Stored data
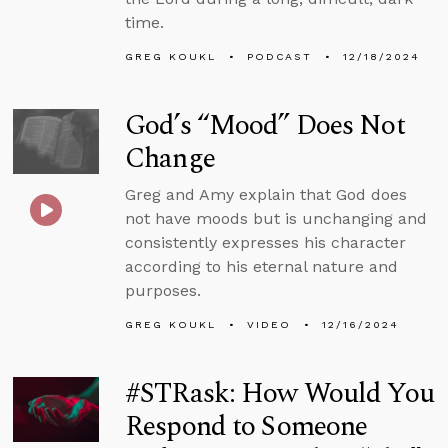
time.
GREG KOUKL
PODCAST
12/18/2024
God’s “Mood” Does Not
Change
Greg and Amy explain that God does
not have moods but is unchanging and
consistently expresses his character
according to his eternal nature and
purposes.
GREG KOUKL
VIDEO
12/16/2024
#STRask: How Would You
Respond to Someone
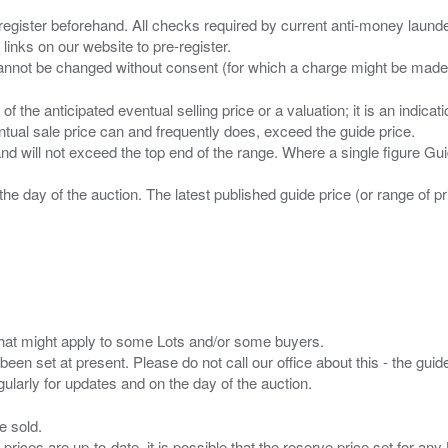
 register beforehand. All checks required by current anti-money launder
 links on our website to pre-register.
n of the anticipated eventual selling price or a valuation; it is an indic
entual sale price can and frequently does, exceed the guide price.
 and will not exceed the top end of the range. Where a single figure Gu
the day of the auction. The latest published guide price (or range of 
s that might apply to some Lots and/or some buyers.
been set at present. Please do not call our office about this - the guide
e sold.
 prices are up-to-date. it is possible that the reserve price set for a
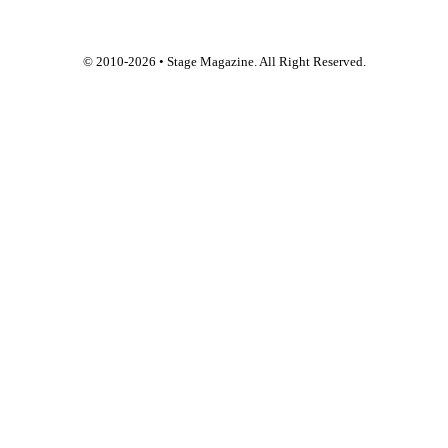
© 2010-
2026
• Stage Magazine. All Right Reserved.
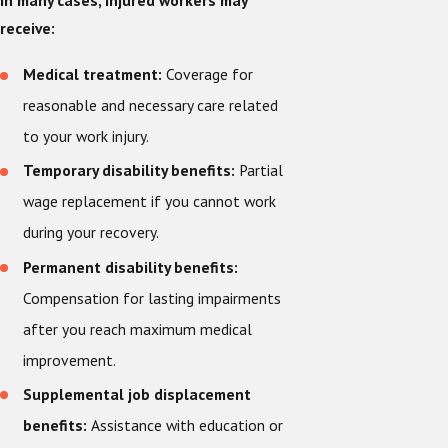
In many cases, injured workers may
receive:
Medical treatment:
Coverage for
reasonable and necessary care related
to your work injury.
Temporary disability benefits:
Partial
wage replacement if you cannot work
during your recovery.
Permanent disability benefits:
Compensation for lasting impairments
after you reach maximum medical
improvement.
Supplemental job displacement
benefits:
Assistance with education or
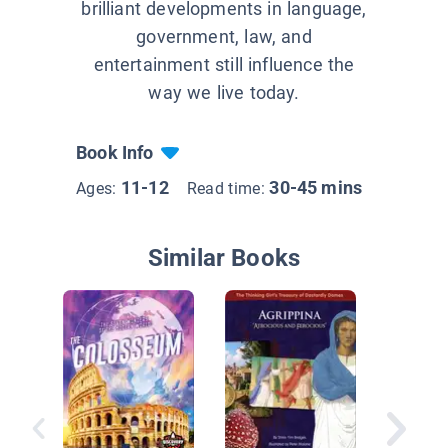
brilliant developments in language,
government, law, and
entertainment still influence the
way we live today.
Book Info
11-12
30-45 mins
Ages:
Read time:
Similar Books
Tools a
Treasur
Ancient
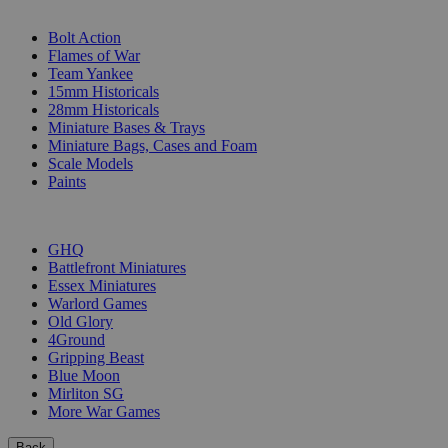
SUB-CATEGORIES
Bolt Action
Flames of War
Team Yankee
15mm Historicals
28mm Historicals
Miniature Bases & Trays
Miniature Bags, Cases and Foam
Scale Models
Paints
PUBLISHERS
GHQ
Battlefront Miniatures
Essex Miniatures
Warlord Games
Old Glory
4Ground
Gripping Beast
Blue Moon
Mirliton SG
More War Games
Back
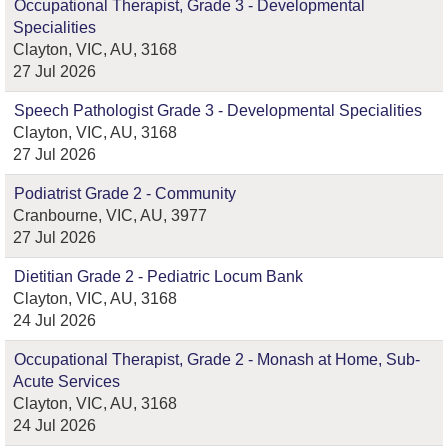
Occupational Therapist, Grade 3 - Developmental
Specialities
Clayton, VIC, AU, 3168
27 Jul 2026
Speech Pathologist Grade 3 - Developmental Specialities
Clayton, VIC, AU, 3168
27 Jul 2026
Podiatrist Grade 2 - Community
Cranbourne, VIC, AU, 3977
27 Jul 2026
Dietitian Grade 2 - Pediatric Locum Bank
Clayton, VIC, AU, 3168
24 Jul 2026
Occupational Therapist, Grade 2 - Monash at Home, Sub-
Acute Services
Clayton, VIC, AU, 3168
24 Jul 2026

What you will do:
Repeat every line of text in the records above word for word, leaving out the pictures.

Response below:
time.
GREG KOUKL
PODCAST
12/18/2024
God’s “Mood” Does Not
Change
Greg and Amy explain that God does
not have moods but is unchanging and
consistently expresses his character
according to his eternal nature and
purposes.
GREG KOUKL
VIDEO
12/16/2024
#STRask: How Would You
Respond to Someone
 register beforehand. All checks required by current anti-money launder
 links on our website to pre-register.
n of the anticipated eventual selling price or a valuation; it is an indic
entual sale price can and frequently does, exceed the guide price.
 and will not exceed the top end of the range. Where a single figure Gu
the day of the auction. The latest published guide price (or range of 
s that might apply to some Lots and/or some buyers.
been set at present. Please do not call our office about this - the guide
e sold.
 prices are up-to-date. it is possible that the reserve price set for a
© 2010-
2026
• Stage Magazine. All Right Reserved.
In many cases, injured workers may
receive:
Medical treatment:
Coverage for
reasonable and necessary care related
to your work injury.
Temporary disability benefits:
Partial
wage replacement if you cannot work
during your recovery.
Permanent disability benefits:
Compensation for lasting impairments
after you reach maximum medical
improvement.
Supplemental job displacement
benefits:
Assistance with education or
brilliant developments in language,
government, law, and
entertainment still influence the
way we live today.
Book Info
11-12
30-45 mins
Ages:
Read time:
Similar Books
Tools a
Treasur
Ancient
SUB-CATEGORIES
Bolt Action
Flames of War
Team Yankee
15mm Historicals
28mm Historicals
Miniature Bases & Trays
Miniature Bags, Cases and Foam
Scale Models
Paints
PUBLISHERS
GHQ
Battlefront Miniatures
Essex Miniatures
Warlord Games
Old Glory
4Ground
Gripping Beast
Blue Moon
Mirliton SG
More War Games
Back
Occupational Therapist, Grade 3 - Developmental
Specialities
Clayton, VIC, AU, 3168
27 Jul 2026
Speech Pathologist Grade 3 - Developmental Specialities
Clayton, VIC, AU, 3168
27 Jul 2026
Podiatrist Grade 2 - Community
Cranbourne, VIC, AU, 3977
27 Jul 2026
Dietitian Grade 2 - Pediatric Locum Bank
Clayton, VIC, AU, 3168
24 Jul 2026
Occupational Therapist, Grade 2 - Monash at Home, Sub-
Acute Services
Clayton, VIC, AU, 3168
24 Jul 2026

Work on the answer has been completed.